** Source passage **
Segment Open

After she died, thanks to Mom’s sensible, long-scrimped savings – aka my inheritance – I continued to play online, and to study the game more and more seriously, more seriously than I’ve ever studied anything in academia, without a doubt. Through 2010 and into 2011, I read dozens of books, watched training videos, and put in 20-30 hours a week, sometimes more, playing online tournament poker. It was at an online poker table that I met Player X. He and I were playing in a lot of the same tournaments and got to chatting in the table chatbox from time to time. Chatting led to an email correspondence about a project he was working on, and I ended up doing some writing and editing for a press release and a website of his, and he ended up coaching me in poker. After losing a great deal of money, I stopped playing online a few months before the government shut down internet poker in 2011.

Segment Closed

[Saved entries]
Segment Open

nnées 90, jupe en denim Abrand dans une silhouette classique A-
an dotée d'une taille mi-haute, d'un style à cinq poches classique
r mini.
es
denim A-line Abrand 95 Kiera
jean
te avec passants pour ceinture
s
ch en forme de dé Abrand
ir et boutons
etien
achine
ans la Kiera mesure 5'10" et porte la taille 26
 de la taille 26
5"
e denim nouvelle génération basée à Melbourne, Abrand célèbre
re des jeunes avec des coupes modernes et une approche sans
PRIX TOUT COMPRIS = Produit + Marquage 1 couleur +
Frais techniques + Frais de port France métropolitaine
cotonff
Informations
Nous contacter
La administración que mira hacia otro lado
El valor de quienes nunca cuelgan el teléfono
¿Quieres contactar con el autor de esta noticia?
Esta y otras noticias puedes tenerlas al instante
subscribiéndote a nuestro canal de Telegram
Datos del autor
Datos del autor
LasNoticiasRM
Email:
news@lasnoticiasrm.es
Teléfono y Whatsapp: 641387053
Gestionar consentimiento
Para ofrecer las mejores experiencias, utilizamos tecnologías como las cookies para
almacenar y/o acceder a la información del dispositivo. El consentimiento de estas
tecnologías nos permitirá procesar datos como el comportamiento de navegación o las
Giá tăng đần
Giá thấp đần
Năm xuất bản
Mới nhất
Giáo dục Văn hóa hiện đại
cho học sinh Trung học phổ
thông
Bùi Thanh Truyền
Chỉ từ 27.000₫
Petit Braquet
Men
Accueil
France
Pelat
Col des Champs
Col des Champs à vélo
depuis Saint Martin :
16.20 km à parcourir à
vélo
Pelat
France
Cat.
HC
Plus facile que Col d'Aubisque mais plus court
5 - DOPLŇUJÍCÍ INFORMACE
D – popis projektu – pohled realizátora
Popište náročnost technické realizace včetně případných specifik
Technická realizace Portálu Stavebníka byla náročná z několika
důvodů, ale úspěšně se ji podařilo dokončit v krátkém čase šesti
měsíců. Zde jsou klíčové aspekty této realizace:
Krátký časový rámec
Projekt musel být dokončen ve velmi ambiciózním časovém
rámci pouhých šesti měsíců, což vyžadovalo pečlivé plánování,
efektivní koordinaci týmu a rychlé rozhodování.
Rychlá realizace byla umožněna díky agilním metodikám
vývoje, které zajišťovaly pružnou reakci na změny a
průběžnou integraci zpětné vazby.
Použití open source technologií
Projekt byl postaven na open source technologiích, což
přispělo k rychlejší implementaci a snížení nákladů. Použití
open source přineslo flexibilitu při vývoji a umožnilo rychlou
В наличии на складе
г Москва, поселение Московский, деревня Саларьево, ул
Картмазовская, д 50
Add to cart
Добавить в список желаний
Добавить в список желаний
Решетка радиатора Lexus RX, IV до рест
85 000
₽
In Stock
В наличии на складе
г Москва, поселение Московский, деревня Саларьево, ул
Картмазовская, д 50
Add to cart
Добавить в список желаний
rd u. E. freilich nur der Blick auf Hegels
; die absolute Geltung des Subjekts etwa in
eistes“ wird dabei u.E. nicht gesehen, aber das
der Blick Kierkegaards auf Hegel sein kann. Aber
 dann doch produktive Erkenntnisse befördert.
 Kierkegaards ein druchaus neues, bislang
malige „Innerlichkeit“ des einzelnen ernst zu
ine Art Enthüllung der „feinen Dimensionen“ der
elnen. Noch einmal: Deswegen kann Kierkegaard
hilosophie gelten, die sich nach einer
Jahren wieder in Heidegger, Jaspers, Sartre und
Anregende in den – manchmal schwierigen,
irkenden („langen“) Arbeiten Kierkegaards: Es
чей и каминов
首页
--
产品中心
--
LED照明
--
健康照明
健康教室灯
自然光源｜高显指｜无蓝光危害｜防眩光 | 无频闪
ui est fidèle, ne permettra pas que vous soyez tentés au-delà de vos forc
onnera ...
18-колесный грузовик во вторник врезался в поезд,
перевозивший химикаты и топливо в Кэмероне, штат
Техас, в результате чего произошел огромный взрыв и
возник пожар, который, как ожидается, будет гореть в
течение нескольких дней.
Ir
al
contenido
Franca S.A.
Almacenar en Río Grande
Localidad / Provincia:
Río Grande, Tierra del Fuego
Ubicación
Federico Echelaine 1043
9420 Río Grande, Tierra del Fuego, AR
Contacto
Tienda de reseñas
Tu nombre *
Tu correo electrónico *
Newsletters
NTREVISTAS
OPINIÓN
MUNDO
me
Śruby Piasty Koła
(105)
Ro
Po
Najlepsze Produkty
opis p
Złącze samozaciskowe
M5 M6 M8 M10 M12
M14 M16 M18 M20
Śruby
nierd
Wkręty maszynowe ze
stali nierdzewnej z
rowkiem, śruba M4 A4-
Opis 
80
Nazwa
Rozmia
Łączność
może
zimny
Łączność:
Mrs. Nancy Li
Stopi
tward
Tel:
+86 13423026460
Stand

Segment Closed

** What this exercise asks **
[1] In the poker passage, where did the writer first meet Player X?
[2] Write what comes next in the poker passage, starting after its final sentence.

** Numbered responses **
[1] At an online poker table.

[2]
X and I have remained friendly, and I touch base with him from time to time; I’ll congratulate him on a big tourney win or let him know when I actually do well in one myself. (I play at Foxwoods a couple of times a year, and, s-l-o-w-l-y but surely, I’ve begun to win back some of Sheila’s hard-earned, meticulously scrimped loot.)
Six – The Fan.
I have always been, and unabashedly love being, a fan. Bands, sports heroes, great artists, writers, actors, food – the lists go on, and so does my fandom for those on the lists. Why do I love being a fan, a cheerer-on? It has to do with ego (it’s much easier and more pleasant for me to support others than myself) and inherent enthusiasm.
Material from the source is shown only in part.